El performer José Luis Abad llevaba un tiempo sintiendo que debía darle un giro a su carrera. Su especialidad era desarrollar lentos movimientos en el interior de una especie de urna con forma de ataúd. A veces salía de la urna y se mezclaba con el público, daba unas cuantas volteretas o rodaba por el suelo envuelto en una sábana. Lo cierto, sin embargo, es que cada vez iba menos gente a verlo. Se había vuelto un artista previsible. Un día leyó en un ensayo que Joseph Beuys, el artista alemán, había hecho una pieza encerrándose en una habitación con un lobo. Entonces se le ocurrió lo que consideró una gran idea: seguiría introduciéndose en la urna –debía ser fiel a su estilo–, pero con el añadido de algún animal. Tras mucho pensarlo, se le ocurrió que lo más excitante sería una tarántula. Es muy fácil comprarlas por internet. Por unos treinta euros más gastos de transporte recibió al cabo de una semana una imponente tarántula de color negro con pintas marrones en el cuerpo y en las patas. La llamó Rafael-José Díaz. Es sabido que las tarántulas no atacan salvo que se sientan amenazadas. Por eso José Luis Abad empezó en su casa a ensayar con ella sobre su cuerpo, sin asustarla en ningún momento, realizando movimientos muy tranquilos, casi a cámara lenta. Propuso su espectáculo a uno de los museos de la ciudad, y allí, rodeado de cuadros de Picasso, Dalí y Mondrian, José Luis Abad desarrolló su nueva performance. Dentro de la urna, la tarántula Rafael-José Díaz recorría su cuerpo, empezando por los pies, subiendo por las piernas, deteniéndose en el sexo –que solía estar erecto– y atravesando luego el torso hasta llegar a la cabeza, en la que exploraba las orejas, las fosas nasales, la boca semiabierta y los ojos semicerrados. La acción duraba en total una media hora.
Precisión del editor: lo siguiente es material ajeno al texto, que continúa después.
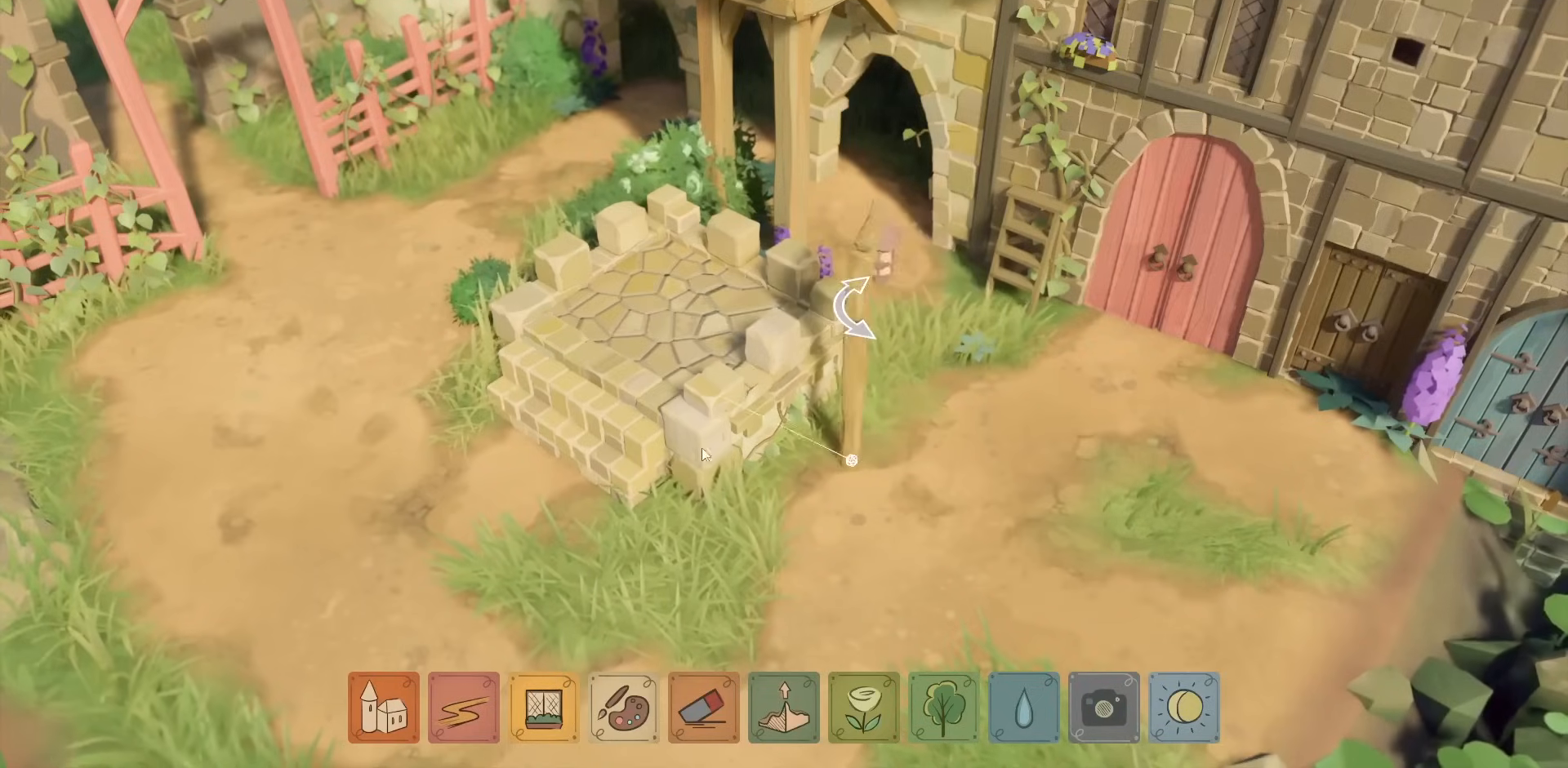
{"keys": [], "mouse": ["left"], "events": []}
José Luis Abad la llevó a varios museos del país y recibió por ella cuantiosos emolumentos y críticas casi siempre benévolas. Sin embargo, un día la erección del miembro de José Luis Abad tuvo lugar demasiado rápido, la tarántula Rafael-José Díaz se sintió atacada, le clavó sus mandíbulas en los testículos y el público asistió a la lenta y dolorosa agonía del artista como si fuera parte del espectáculo.